Anorexia nervosa pode ser sinal de mutação genética

Quando pensamos em anorexia nervosa, logo a associamos a distúrbios psicológicos e alimentares que modificam a imagem que teríamos sobre nós mesmos. Porém, um novo estudo revela que a causa da também pode estar na genética.

Realizada por mais de 100 pesquisadores e publicada na revista científica Nature Genetics, a análise conclui que pacientes podem ter uma predisposição biológica para o desenvolvimento da anorexia, o que afeta o cérebro e o metabolismo.

O que é anorexia nervosa

A anorexia nervosa é um distúrbio alimentar relacionado à ansiedadedepressãoestresse e ao TOC (Transtorno Obsessivo Compulsivo), que resulta em perda de peso excessiva, maior risco de doenças e depreciação da autoimagem em busca de um corpo cada vez mais magro.

A doença apresenta uma das maiores taxas de mortalidade no mundo entre os distúrbios psiquiátricos. Somente em São Paulo, transtornos alimentares como a anorexia nervosa atingem cerca de 77% das jovens, de acordo com a Secretaria de Estado da Saúde.

Um estudo anterior, divulgado no periódico Jama Psychiatry ressalta que o número de mortes devido à anorexia é mais alto do que o encontrado em pessoas com esquizofrenia bipolaridade. A doença atinge até 4% das mulheres no planeta e 0,3% dos homens. Ainda, o risco de desenvolver anorexia é 11 vezes maior a mulheres que já tiveram casos do distúrbio na família.

A relação da anorexia com a genética

Os cientistas selecionaram aproximadamente 17 mil pacientes com anorexia e compararam seus DNAs com o de outros 55 mil voluntários sem anorexia nervosa. Os participantes pertencem a 17 países da América do Norte, Europa, Austrália e Ásia.

Transtornos psiquiátricos foram evidenciados como causas à anorexia nervosa; contudo, o estudo também confirmou oito mutações genéticas ligadas à doença. Assim, as origens do distúrbio podem ser tanto psicológicas quanto metabólicas.
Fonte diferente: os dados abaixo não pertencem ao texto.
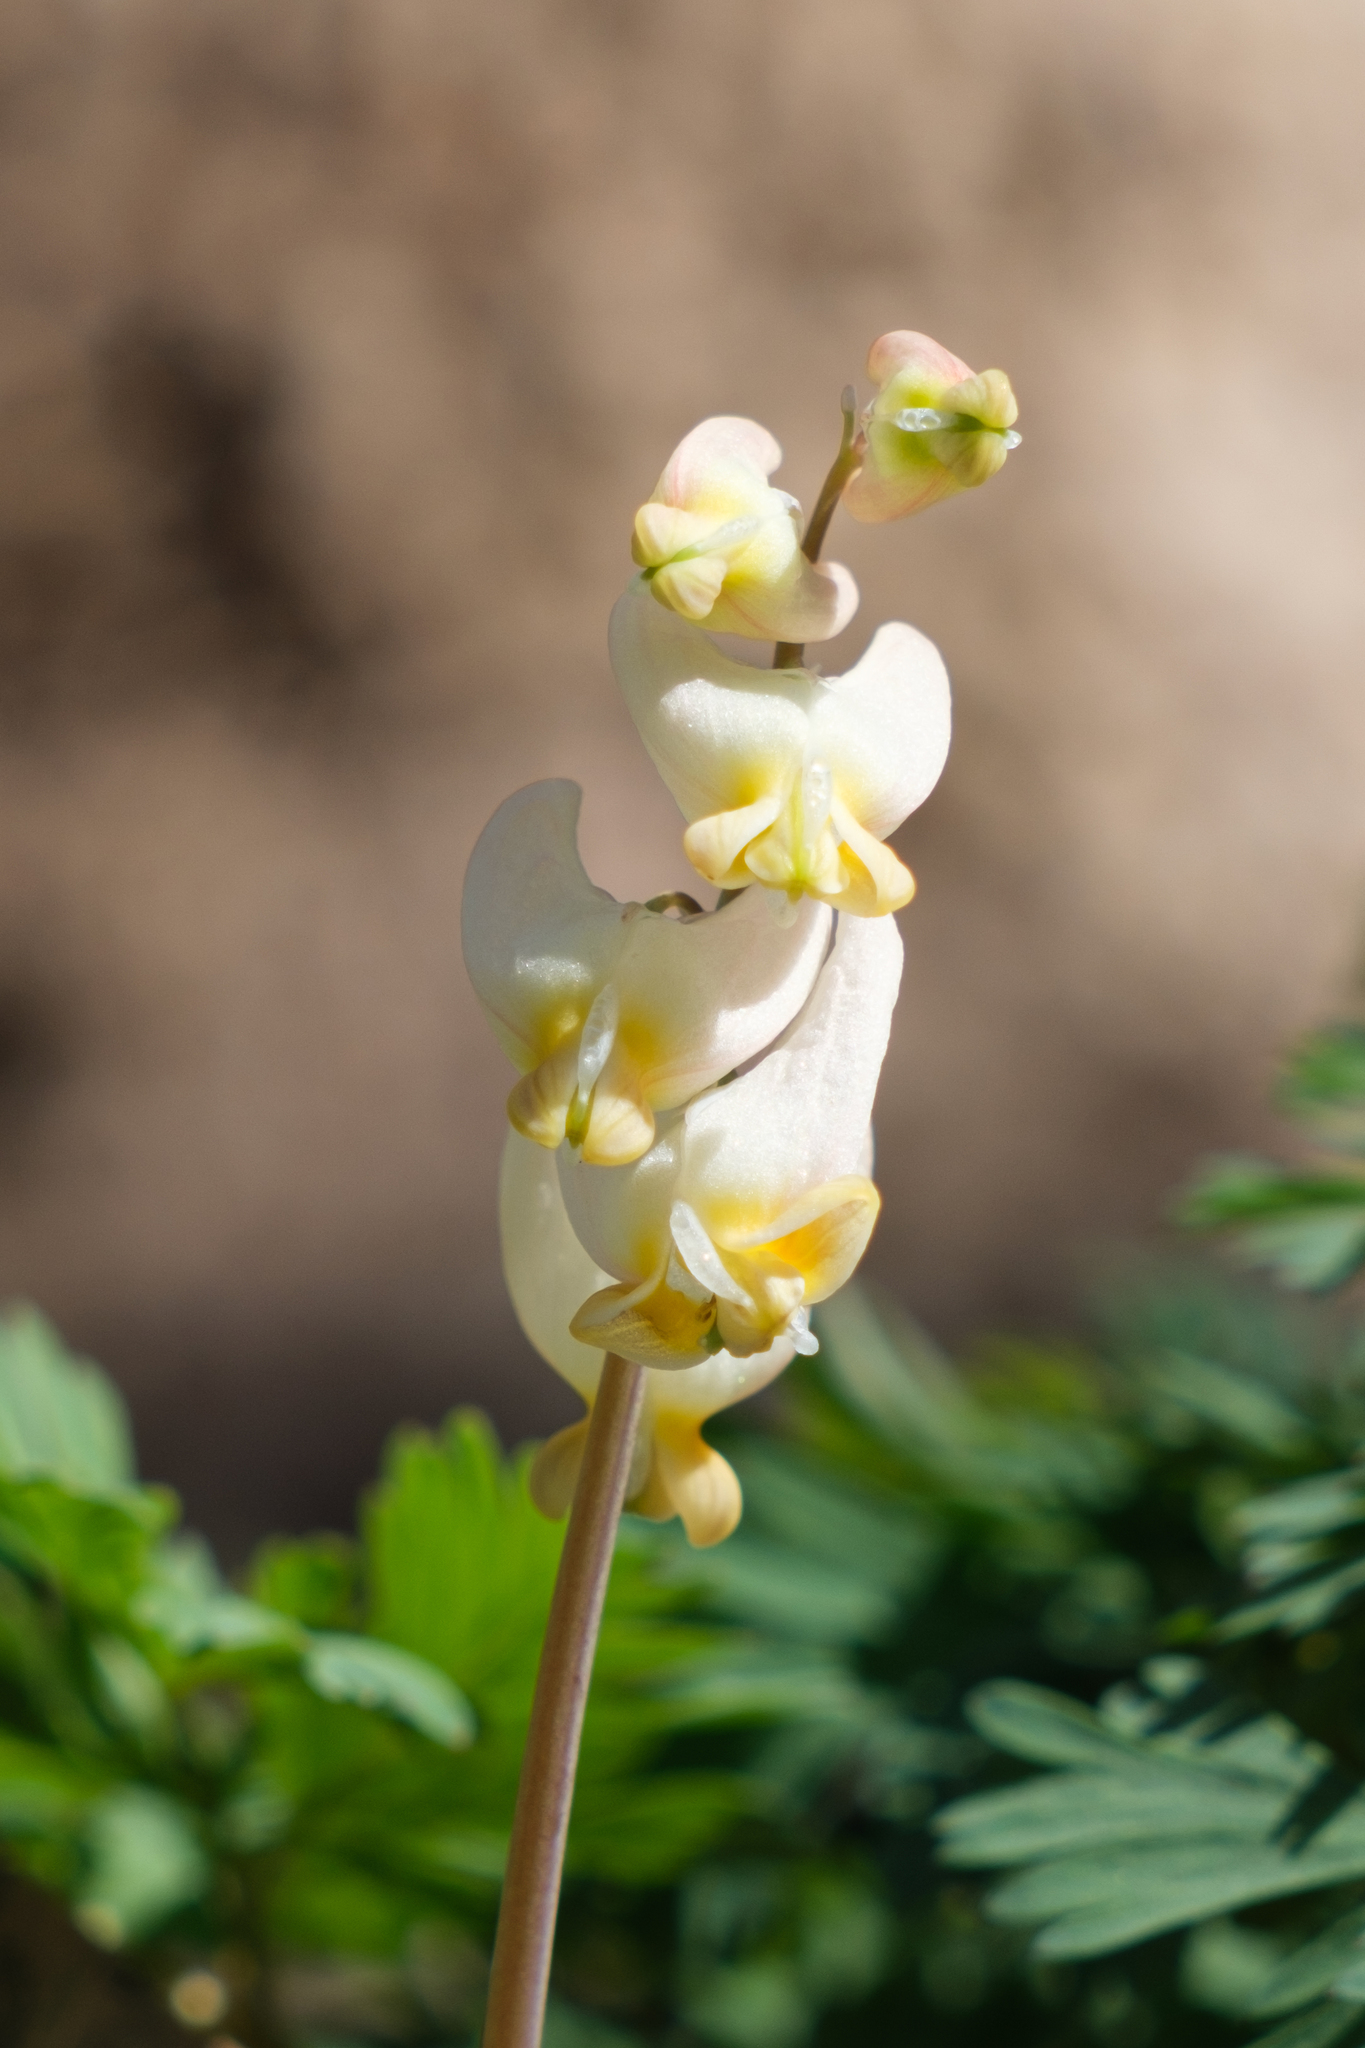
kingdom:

Os pesquisadores revelaram que:

As mutações genéticas associadas à anorexia desaceleram o metabolismo, fazendo com que as pessoas tenham mais dificuldade em queimar gorduras e açúcares. A genética dos pacientes tem relação com a atividade física: pessoas com anorexia tendem a ser altamente ativas, mesmo tendo baixa ingestão calórica. O DNA dos pacientes ligados à anorexia se sobrepõe a outros transtornos como ansiedade, depressão, TOC e até esquizofrenia.

Acredita-se que, com as descobertas, seja possível aderir a novas abordagens para prevenção e tratamento da anorexia, sobretudo em pacientes mais vulneráveis.

Sintomas da anorexia

Os principais sintomas apresentados por pessoas com anorexia nervosa são:

Perda de peso
Medo de engordar
Recusar-se a manter o peso saudável recomendado
Magreza extrema
Imagem corporal distorcida
Pausa da menstruação
Redução do apetite
Ida ao banheiro logo após às refeições
Uso de medicamentos para urinar, evacuar ou reduzir o apetite
Pele manchada ou amarelada
Pensamento confuso ou lento
Depressão
Ansiedade
TOC
Boca seca
Sensibilidade ao frio
Perda de densidade óssea

Ao ter algum dos sintomas ou verificar que alguma conhecida ou conhecido os apresenta, procure um médico.

Tratamentos para anorexia

O maior desafio para tratar a anorexia nervosa é fazer com que a pessoa reconheça a doença e aceite curá-la, exercendo a autoaceitação. Assim, é comum que pacientes iniciem o tratamento quando já se encontram em um estado grave da doença.

Dessa forma, os tratamentos podem incluir:

Reeducação alimentar
Prática regular e mais amena de exercícios físicos
Acompanhamento psiquiátrico
Terapia psicológica

Em alguns casos, é necessária a internação para tratamento diário.